La Banque mondiale a estimé en juin qu’environ un tiers des immeubles et près de la moitié des bâtiments scolaires et hospitaliers de Syrie ont été endommagés ou détruits par le conflit, tandis que l’économie a perdu 2,1 millions d’emplois réels et potentiels entre 2010 et 2015. Le chômage a atteint 55 % en 2015, passant chez les jeunes de 69 % en 2013 à 78 % en 2015.

Quel avenir ?

Les forces démocratiques et progressistes à l’origine du mouvement populaire syrien ont subi une répression massive de la part du régime – les disparuEs se comptent aujourd’hui par dizaines de milliers – et leur révolte a également été attaquée et défigurée par les mouvements islamiques fondamentalistes.

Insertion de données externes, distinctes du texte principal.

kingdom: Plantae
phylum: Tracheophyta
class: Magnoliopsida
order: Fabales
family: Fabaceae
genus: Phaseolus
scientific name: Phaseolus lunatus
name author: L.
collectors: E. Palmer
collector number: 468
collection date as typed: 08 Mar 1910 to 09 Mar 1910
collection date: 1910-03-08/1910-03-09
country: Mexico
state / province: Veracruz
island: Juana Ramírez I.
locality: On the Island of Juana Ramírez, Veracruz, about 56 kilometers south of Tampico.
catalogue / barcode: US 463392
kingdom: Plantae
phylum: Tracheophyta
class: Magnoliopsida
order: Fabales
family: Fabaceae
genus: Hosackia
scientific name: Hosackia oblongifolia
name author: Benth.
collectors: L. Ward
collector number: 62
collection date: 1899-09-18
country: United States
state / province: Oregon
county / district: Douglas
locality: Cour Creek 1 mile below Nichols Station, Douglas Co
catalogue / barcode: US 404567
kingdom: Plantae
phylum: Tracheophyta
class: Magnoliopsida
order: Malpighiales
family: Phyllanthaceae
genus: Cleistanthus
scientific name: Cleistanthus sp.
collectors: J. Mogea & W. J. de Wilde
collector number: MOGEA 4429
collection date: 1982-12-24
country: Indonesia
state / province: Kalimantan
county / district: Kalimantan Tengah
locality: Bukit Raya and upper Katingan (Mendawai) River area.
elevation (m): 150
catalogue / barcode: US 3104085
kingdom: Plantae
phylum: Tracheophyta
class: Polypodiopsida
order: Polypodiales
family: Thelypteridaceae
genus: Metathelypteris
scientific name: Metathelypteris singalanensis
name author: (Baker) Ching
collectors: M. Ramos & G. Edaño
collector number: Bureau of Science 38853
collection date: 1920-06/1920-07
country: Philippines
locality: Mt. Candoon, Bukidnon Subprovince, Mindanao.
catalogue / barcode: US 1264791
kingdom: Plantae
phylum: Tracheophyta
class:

Dans les circonstances actuelles, la poursuite de la guerre est la pire solution possible et ne profitera qu’aux forces opposées à un projet de société démocratique, socialement juste et inclusif : celles de Damas comme celles des mouvements fondamentalistes islamiques.

Du point de vue tant politique qu’humanitaire, et ce même si les combats persistent aujourd’hui et que l’opposition démocratique mérite soutien, la fin de la guerre en Syrie est une priorité absolue. Mais cela ne signifie pas accepter la continuation du régime Assad et sa relégitimation au niveau international, ni oublier les crimes de guerre, les dizaines de milliers de prisonnierEs politiques toujours dans les geôles du régime, etc.

Surtout, cela ne signifie pas oublier le processus révolutionnaire syrien, l’un des plus documentés aujourd’hui. Cette mémoire, ces expériences politiques doivent désormais être utilisées pour (re)construire les résistances, même s’il faudra les organiser sous un régime autoritaire en attendant de voir émerger un futur mouvement démocratique, social et inclusif, dans lequel les nombreux activistes en exil auront également un rôle à jouer. Mais il faudra de la patience, et une solidarité internationale continue.